How many of us have been saying these exact same things the past few years?? Lord i pray that after this misbegotten season is over with, the housecleaning truly begins. and yes, i know its eearly but this season will be horrible. It will probably get worse before it gets better...sigh...

CoMoChief
04-18-2006, 12:39 AM
that article pretty much sums up why we suck.

kcfanXIII
04-18-2006, 02:11 AM
only 151 more to go. i'm not as doom and gloom, the team minus the pitching staff is decent. but the pitching is absolutely horrible. it hurts to watch.

HemiEd
04-18-2006, 04:36 AM
Back in the 70s and 80s I used to wonder how a team could be so pathetic as the Cleveland Indians. How could anyone be a fan of that team? Well it all came home to roost, damn.

ROYC75
04-18-2006, 07:18 AM
Anybody missing John Shurholz now ?

Mecca
04-18-2006, 07:30 AM
We should cheer for the Royals to set the losses record, atleast that's something.

HemiEd
04-18-2006, 07:32 AM
Anybody missing John Shurholz now ?

I have for a long time.

Deberg_1990
04-18-2006, 07:38 AM
Anybody missing John Shurholz now ?

I wonder what it would take to lure him back to KC? or any competent GM with a proven track record for that matter??

ChiTown
04-18-2006, 07:39 AM
Anybody missing John Shurholz now ?

Only since he left..........

It's been a miserable existence since he left and Mr. K died. Since then, it's been like leaving a multi-million dollar inheritence to a drug addict. They've pissed it all away, and now we're homeless. The only difference is that at least the drug addict had a few good times now and then. The Royals and their fans......................not so much.

shakesthecat
04-18-2006, 07:42 AM
Anybody missing John Shurholz now ?

Not trying to defend Baird, but when John Schuerholz
was GM, the Royals had one of the highest payrolls in the league.

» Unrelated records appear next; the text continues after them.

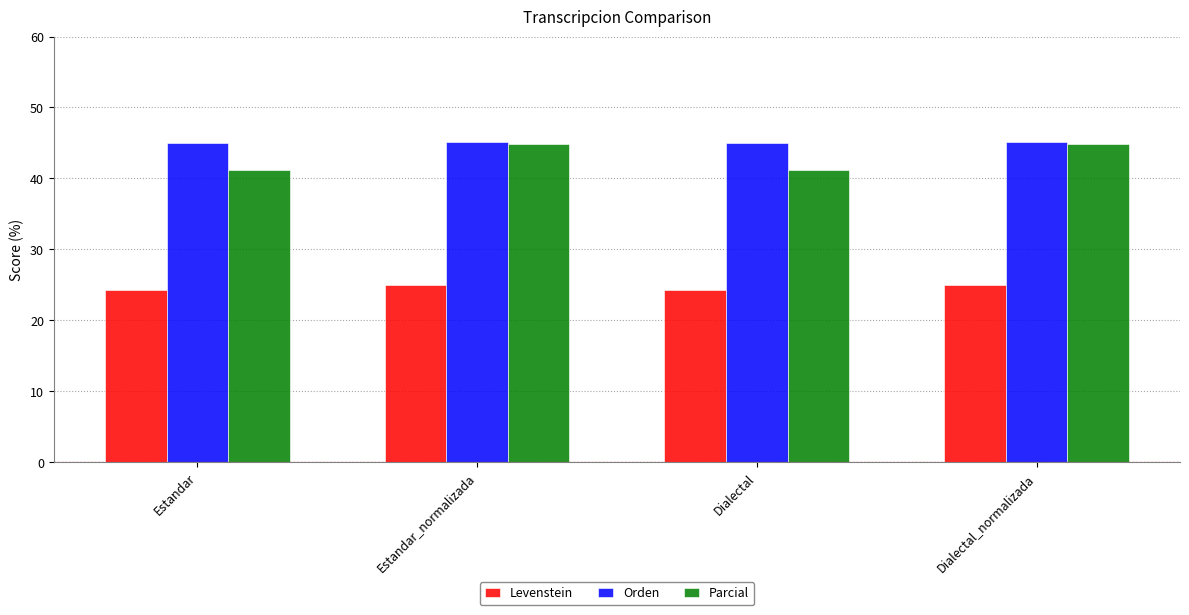

How many distinct data groups are displayed?

3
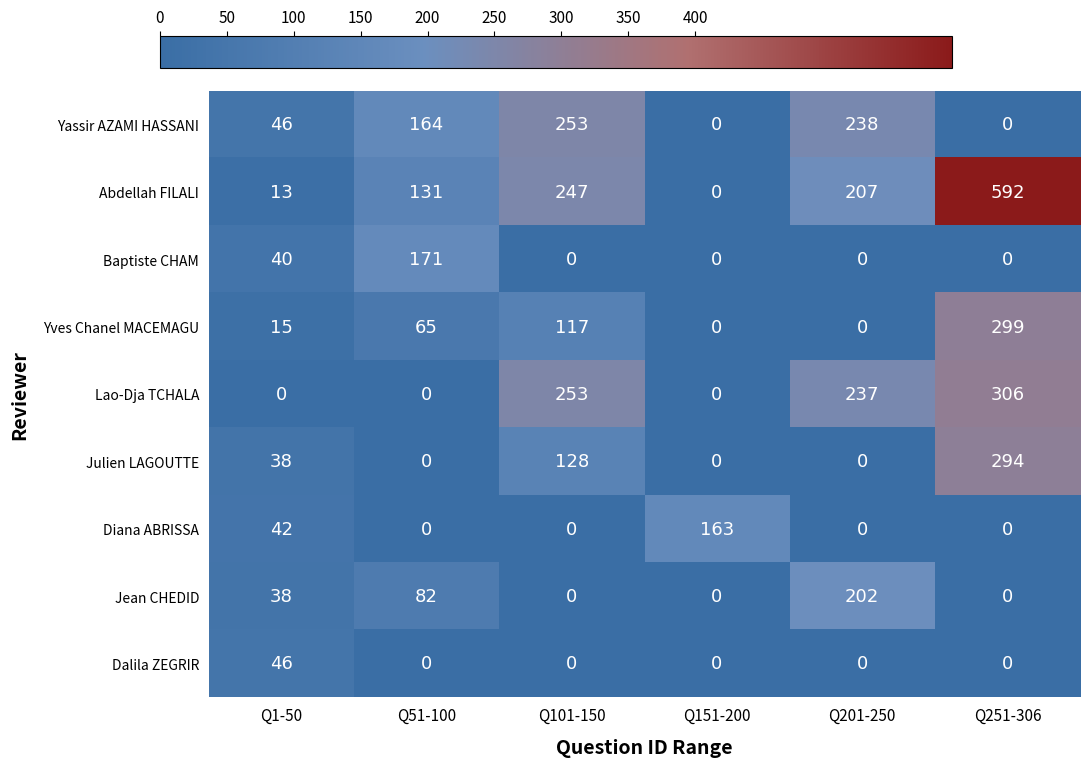

Which series has the largest total across all categories?

Abdellah FILALI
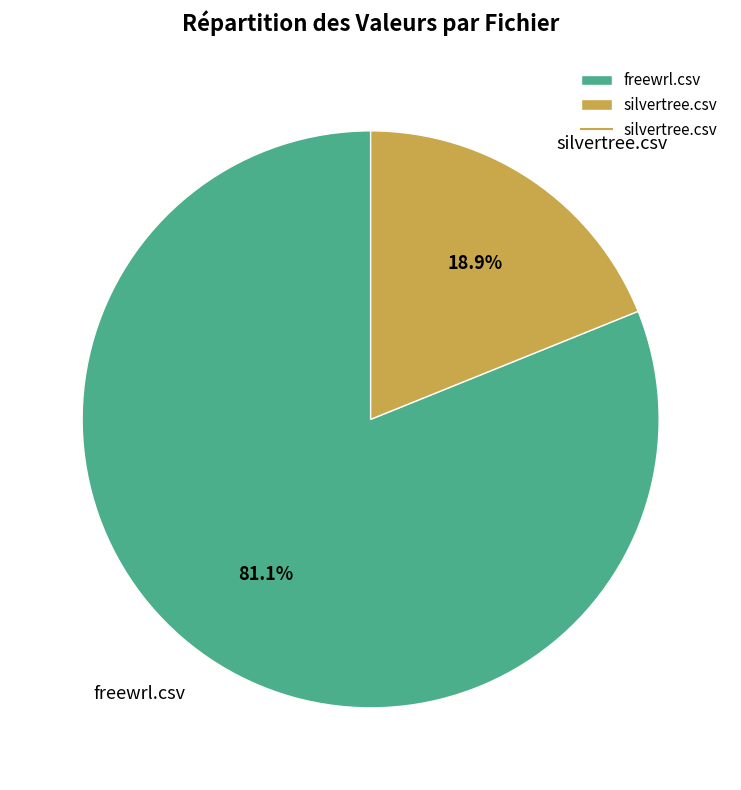

Rank the categories by value from highest to lowest.

freewrl.csv, silvertree.csv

Your question implies we Royal fans were happy to see him leave in the first place.

beavis
04-18-2006, 08:20 AM
How many of us have been saying these exact same things the past few years?? Lord i pray that after this misbegotten season is over with, the housecleaning truly begins. and yes, i know its eearly but this season will be horrible. It will probably get worse before it gets better...sigh...
The only thing I've ever seen you, peterpuffer, or the like ever say on here is that we suck because Glass won't spend any money. That is NOT what he's saying here. In fact, quite the opposite.

chiefqueen
04-18-2006, 09:09 AM
We should cheer for the Royals to set the losses record, atleast that's something.

Why, so the ESPN talking heads can beg for he team to be contracted?